It's depends on the "kind" of mountaineering. There's a large amount of "mountaineering" that doesn't involve "climbing on rock or ice" in the strictest sense of class 5 routes needing trad gear or ice pro, but still involves technical roped glacier travel. There's also a large amount of "climbing" which doesn't involve "mountains" (or even the outdoors for that matter).

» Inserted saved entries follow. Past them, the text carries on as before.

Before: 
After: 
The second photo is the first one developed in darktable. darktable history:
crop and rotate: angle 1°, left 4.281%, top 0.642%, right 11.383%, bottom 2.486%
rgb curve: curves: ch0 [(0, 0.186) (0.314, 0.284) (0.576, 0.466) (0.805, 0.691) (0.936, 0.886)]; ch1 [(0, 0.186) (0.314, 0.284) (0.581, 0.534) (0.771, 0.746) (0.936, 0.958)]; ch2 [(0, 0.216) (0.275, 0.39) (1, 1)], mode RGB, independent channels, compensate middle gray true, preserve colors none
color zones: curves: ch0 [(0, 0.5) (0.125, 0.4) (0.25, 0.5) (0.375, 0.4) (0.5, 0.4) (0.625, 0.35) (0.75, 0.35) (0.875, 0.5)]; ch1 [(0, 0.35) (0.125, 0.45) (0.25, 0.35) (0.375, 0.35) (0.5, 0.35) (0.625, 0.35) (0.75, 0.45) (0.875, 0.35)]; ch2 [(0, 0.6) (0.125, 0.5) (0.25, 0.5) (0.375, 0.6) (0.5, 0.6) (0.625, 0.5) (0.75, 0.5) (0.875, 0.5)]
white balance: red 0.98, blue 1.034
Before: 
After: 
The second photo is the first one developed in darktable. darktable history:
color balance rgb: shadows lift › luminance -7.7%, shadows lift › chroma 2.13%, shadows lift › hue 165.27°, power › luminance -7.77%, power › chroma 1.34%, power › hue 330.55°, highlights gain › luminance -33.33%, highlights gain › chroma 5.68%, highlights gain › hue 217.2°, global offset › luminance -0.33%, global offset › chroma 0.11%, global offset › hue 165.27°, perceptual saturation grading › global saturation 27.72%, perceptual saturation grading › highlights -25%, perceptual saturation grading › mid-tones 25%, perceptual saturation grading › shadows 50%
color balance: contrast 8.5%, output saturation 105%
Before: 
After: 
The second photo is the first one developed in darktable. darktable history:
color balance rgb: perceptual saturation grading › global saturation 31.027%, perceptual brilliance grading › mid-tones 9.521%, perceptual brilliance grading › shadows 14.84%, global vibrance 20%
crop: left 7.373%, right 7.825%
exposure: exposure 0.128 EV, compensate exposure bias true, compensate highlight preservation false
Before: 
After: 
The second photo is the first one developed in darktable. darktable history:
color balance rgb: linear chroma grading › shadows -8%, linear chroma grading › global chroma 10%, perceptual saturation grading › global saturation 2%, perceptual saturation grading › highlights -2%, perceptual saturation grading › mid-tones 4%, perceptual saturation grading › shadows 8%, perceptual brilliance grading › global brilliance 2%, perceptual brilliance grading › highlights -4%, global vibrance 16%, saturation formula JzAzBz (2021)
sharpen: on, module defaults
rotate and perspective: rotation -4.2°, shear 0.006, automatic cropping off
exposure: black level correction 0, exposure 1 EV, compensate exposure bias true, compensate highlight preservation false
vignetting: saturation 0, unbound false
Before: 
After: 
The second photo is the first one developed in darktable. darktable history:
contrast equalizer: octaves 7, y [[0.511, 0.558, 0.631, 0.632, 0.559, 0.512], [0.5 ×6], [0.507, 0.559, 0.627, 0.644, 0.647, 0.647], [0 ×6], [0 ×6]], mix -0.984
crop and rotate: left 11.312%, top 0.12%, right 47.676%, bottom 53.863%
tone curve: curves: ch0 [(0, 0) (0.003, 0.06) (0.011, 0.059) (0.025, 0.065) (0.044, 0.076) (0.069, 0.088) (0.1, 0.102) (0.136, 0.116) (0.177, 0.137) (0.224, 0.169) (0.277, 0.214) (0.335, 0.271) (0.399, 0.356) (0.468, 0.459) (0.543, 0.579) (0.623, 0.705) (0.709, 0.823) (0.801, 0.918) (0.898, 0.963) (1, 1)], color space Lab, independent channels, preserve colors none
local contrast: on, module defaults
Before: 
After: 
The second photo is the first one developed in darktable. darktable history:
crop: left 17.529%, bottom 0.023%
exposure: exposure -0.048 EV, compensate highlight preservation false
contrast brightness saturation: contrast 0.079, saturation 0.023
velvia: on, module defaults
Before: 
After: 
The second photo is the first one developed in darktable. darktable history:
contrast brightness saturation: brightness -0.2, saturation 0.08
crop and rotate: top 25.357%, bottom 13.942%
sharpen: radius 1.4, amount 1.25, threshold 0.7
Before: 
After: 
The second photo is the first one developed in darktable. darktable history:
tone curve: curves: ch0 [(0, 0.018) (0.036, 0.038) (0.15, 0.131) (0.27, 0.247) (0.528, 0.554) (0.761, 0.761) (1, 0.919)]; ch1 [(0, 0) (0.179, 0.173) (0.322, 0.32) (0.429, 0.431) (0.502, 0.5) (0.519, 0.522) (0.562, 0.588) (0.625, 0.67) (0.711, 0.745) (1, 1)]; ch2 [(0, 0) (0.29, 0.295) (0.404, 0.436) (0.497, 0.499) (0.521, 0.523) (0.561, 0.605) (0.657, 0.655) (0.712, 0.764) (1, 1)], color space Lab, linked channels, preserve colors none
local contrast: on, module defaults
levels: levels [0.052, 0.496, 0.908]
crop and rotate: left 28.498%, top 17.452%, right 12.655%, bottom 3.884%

I think what makes the difference between "hiking or scrambling" and "mountaineering" in most people's minds, though, is whether the route is at least in some way "technical". In this sense, rock climbers often have an advantage because they understand technical rope systems and protection, are often more comfortable with exposure, etc. All a climber has to do to be "mountaineering" is be climbing a route to the summit of a mountain. Conversely, when a hike becomes a mountaineering objective can be a bit fuzzier. I've heard some people say it's "big glaciated peaks" that makes it mountaineering. I've heard some say it's any time any sort of "protection" comes out, even if that's just an ice axe. So some would say scrambling isn't mountaineering because there's no protection involved . But ironically, the American Alpine Club doesn't recognize scrambling as distinct from climbing at all, and in their yearly Journal of Climbing Accidents they list the "secondary cause" for all scrambling-related accidents as "Free-Soloing" since they just see it as a form of unroped climbing (Anton Chigura: "which it is").
There's also a healthy pipeline from backcountry skier/split-boarder to mountaineer, FWIW.
Mountaineering tends to be very outdoor interdisciplinary. In that way, it's kind of the /out/ endgame.